NP but Archimedes/roots of gravity
grladams at mail.teleport.com
grladams at mail.teleport.com
Thu Jul 13 05:15:38 CDT 2000
Subject: archimedes' words article
Scientists Find Archimedes' Words
ROCHESTER, N.Y. (AP) - Scientists at Rochester Institute of Technology are
restoring a 10th century manuscript - the only known copy in the original
Greek of some of the writings of mathematician Archimedes.
The text, which scholars believe was copied in the 10th century by a scribe
from Archimedes' original scrolls, was erased 200 years later by a monk who
reused the parchment for a prayer book. It was purchased anonymously at a
1998 auction for $2 million.
Using digital cameras and processing techniques as well as ultraviolet and
infrared filters, the scientists captured images of the original words and
drawings that were washed away and then covered with a new text.
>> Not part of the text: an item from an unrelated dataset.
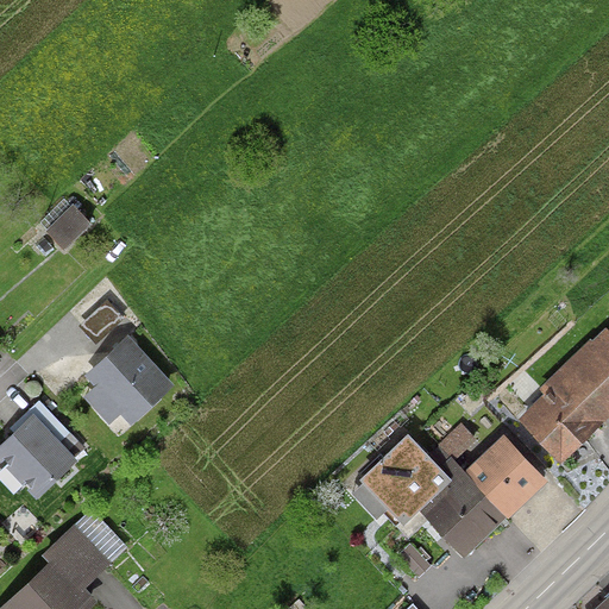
[(74,205),(49,230),(69,251),(95,225),(74,205)]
``There is always a residual, traces of what was there,'' said Robert
Johnston, an archaeologist and RIT professor emeritus. ``It's amazing what
can come out. Soon, nothing will be secret or hidden.''
Archimedes lived from about 287-212 B.C. The manuscript is the only copy in
the original Greek of Archimedes' theory of flotation of bodies, which holds
that the buoyant force on an object immersed in a fluid is equal to the
weight of the fluid displaced.
The text and diagrams also detail his mathematical treatises and mechanical
theorems and contain the roots of modern calculus and gravitational theory.
The team is working on five pages from the text as part of a competition
that will determine who will analyze the entire manuscript, which contains
more than 170 pages.
``This book is Archimedes' brain in a book,'' said William Noel, curator of
the Walters Arts Gallery in Baltimore, where the manuscript is kept. ``What
we need to do is X-ray that brain.''
RIT's scientists plan to finish their work by September. The gallery expects
to make a selection by the end of the year.
The text is on vellum, a writing surface made from animal skin. It was
cleaned off in the 12th century and the valuable parchment was reused in a
Greek prayer book.
The book disappeared from the Convent of the Holy Sepulchre in
Constantinople in the 1920s. It resurfaced in the possession of a French
family in the 1930s and was sold by the family in 1998.